*WHAT YOU SHOULD DO*. Below are entries; output exactly the lines from the one with "3. Menguji ketulenan" to the one with "dan berdaftar di Malaysia.", both included, and nothing else.

Saved data entries
•••••

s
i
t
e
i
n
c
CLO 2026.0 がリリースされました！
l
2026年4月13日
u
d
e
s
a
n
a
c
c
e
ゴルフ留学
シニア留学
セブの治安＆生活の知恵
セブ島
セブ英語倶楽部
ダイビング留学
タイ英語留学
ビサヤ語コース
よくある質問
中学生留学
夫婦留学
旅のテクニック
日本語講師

•••••

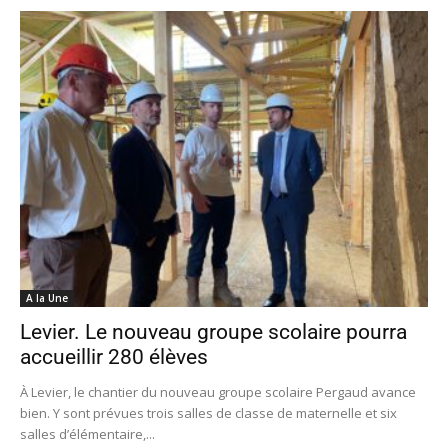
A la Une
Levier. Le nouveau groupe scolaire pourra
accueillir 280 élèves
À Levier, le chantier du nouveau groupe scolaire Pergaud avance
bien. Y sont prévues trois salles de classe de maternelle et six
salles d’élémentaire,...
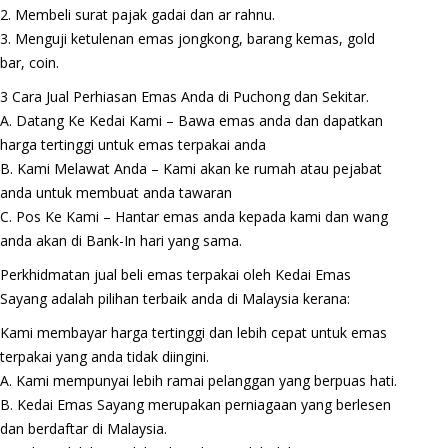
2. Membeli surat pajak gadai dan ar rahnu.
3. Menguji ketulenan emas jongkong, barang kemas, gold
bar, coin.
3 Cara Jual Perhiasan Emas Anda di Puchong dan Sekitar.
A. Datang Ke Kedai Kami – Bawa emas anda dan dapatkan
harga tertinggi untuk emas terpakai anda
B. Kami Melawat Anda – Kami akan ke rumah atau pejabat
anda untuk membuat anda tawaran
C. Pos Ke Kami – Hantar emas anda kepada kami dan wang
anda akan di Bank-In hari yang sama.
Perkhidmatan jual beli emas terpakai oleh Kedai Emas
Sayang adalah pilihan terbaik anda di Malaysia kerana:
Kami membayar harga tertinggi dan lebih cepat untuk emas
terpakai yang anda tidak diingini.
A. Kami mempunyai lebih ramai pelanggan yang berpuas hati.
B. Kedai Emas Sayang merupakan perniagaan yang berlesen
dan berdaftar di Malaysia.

•••••

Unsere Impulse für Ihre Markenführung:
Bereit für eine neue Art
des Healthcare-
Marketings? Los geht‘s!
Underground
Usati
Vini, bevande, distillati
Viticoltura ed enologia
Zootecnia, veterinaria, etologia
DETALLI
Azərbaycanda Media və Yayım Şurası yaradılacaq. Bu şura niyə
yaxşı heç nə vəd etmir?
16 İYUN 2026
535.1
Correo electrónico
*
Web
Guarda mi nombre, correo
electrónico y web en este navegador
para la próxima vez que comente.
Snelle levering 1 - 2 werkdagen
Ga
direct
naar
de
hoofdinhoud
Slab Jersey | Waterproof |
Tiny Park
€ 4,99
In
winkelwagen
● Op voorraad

•••••

*RESPONSE FOR THIS EXERCISE*.
3. Menguji ketulenan emas jongkong, barang kemas, gold
bar, coin.
3 Cara Jual Perhiasan Emas Anda di Puchong dan Sekitar.
A. Datang Ke Kedai Kami – Bawa emas anda dan dapatkan
harga tertinggi untuk emas terpakai anda
B. Kami Melawat Anda – Kami akan ke rumah atau pejabat
anda untuk membuat anda tawaran
C. Pos Ke Kami – Hantar emas anda kepada kami dan wang
anda akan di Bank-In hari yang sama.
Perkhidmatan jual beli emas terpakai oleh Kedai Emas
Sayang adalah pilihan terbaik anda di Malaysia kerana:
Kami membayar harga tertinggi dan lebih cepat untuk emas
terpakai yang anda tidak diingini.
A. Kami mempunyai lebih ramai pelanggan yang berpuas hati.
B. Kedai Emas Sayang merupakan perniagaan yang berlesen
dan berdaftar di Malaysia.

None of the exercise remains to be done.